Use this API to analyze video content and automatically generate captions or summaries. It also supports human re-identification (ReID) by matching people in the video against reference images you provide.

Prerequisites

  • You’re familiar with the concepts described on the Platform overview page.
  • You have created a memories.ai API key.
  • The videos must meet the following requirements:
    • File size: Maximum 20 MB
    • Duration: Between 20–300 seconds
    • Optional ReID: Up to 5 reference person images can be provided

Host URL

  • https://security.memories.ai

Endpoints

  • POST /v1/understand/upload – Upload video by URL
  • POST /v1/understand/uploadFile – Upload video by local file (multipart form)

Request Example (Upload by URL)

import requests, json

url = "https://security.memories.ai/v1/understand/upload"
headers = {"Authorization": "<API_KEY>"}

json_body = {
"video_url": "https://example.com/test_video.mp4",
"user_prompt": "Summarize the video content and identify key persons",
"system_prompt": "You are a video understanding system that analyzes content and detects persons.",
"callback": "https://yourserver.com/callback",
"persons": [
{"name": "Alice", "url": "https://example.com/alice.jpg"},
{"name": "Bob", "url": "https://example.com/bob.jpg"}
],
"thinking": False
}

response = requests.post(url, headers=headers, json=json_body)
print(response.json())

Replace the following placeholders:

  • API_KEY: Your actual memories.ai API key.
  • video_url: Publicly accessible video URL (if using URL method).
  • callback: A publicly accessible endpoint to receive analysis results.
  • persons: Optional list of people to re-identify in the video.

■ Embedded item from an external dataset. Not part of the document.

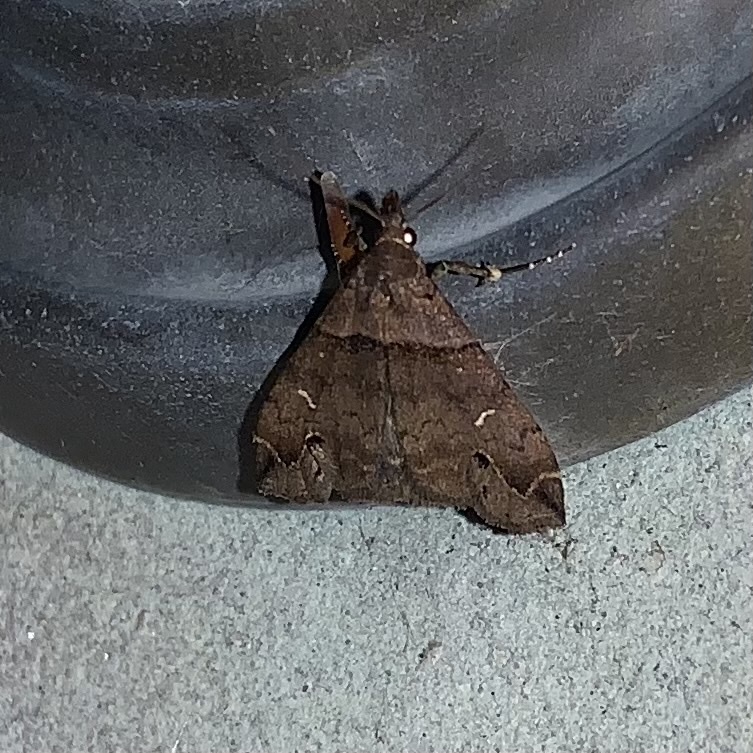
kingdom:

Request Example (Upload by Local File)

import requests, json

url = "https://security.memories.ai/v1/understand/uploadFile"
headers = {"Authorization": "<API_KEY>"}

# JSON request body
data = {
"user_prompt": "Summarize the video content and identify key persons",
"system_prompt": "You are a video understanding system that summarizes video content.",
"callback": "https://yourserver.com/callback",
"persons": [
{"name": "Alice"},
{"name": "Bob"}
]
}

files = [
("req", ("req.json", json.dumps(data), "application/json")),
("files", ("video.mp4", open("video.mp4", "rb"), "video/mp4")),
("files", ("alice.png", open("alice.png", "rb"), "image/png")),
("files", ("bob.png", open("bob.png", "rb"), "image/png"))
]

response = requests.post(url, files=files, headers=headers)
print(response.json())

Callback Notification Payload

When processing is complete, results will be sent asynchronously to the callback URL you provide.

{
"status": 0,
"task_id": "8e03075a-2230-4e67-98d4-ba53f37c807a",
"data": {
"text": "A man enters the room and greets two colleagues. Alice is identified by the reference image.",
"token": {
"input": 123,
"output": 456,
"total": 579
}
}
}

The callback request body includes:

  • status: 0 = success, -1 = failure
  • task_id: Unique task identifier
  • data.text: Generated caption or summary text
  • data.token: Token usage statistics (input/output/total)

Request Body (URL Method)

video_url: "<VIDEO_URL>"
user_prompt: "<USER_PROMPT>"
system_prompt: "<SYSTEM_PROMPT>"
callback: "<CALLBACK_URL>"
persons:
- name: "<NAME>"
url: "<IMAGE_URL>"
thinking: false

Request Parameters

NameLocationTypeRequiredDescription
video_urlbodystringNoPublic video URL (use local file method if not provided)
user_promptbodystringYesInstruction for video analysis
system_promptbodystringYesRole/context for the analysis system
callbackbodystringYesCallback URL for asynchronous results
personsbodyarrayNoPerson descriptors for human re-identification
thinkingbodybooleanNoEnable/disable reasoning mode
AuthorizationheaderstringYesYour API key

Response Example

Status code 200

{
"code": 0,
"msg": "success",
"data": {
"task_id": "xxx"
}
}

Response Structure

NameTypeRequiredDescription
codeintYesStatus code (0 for success, -1 for failure)
msgstringYesMessage text
dataobjectYesResponse data
» task_idstringYesUnique task ID for tracking

Note: The callback field must be provided and reachable. The final captioning or analysis result is only delivered asynchronously.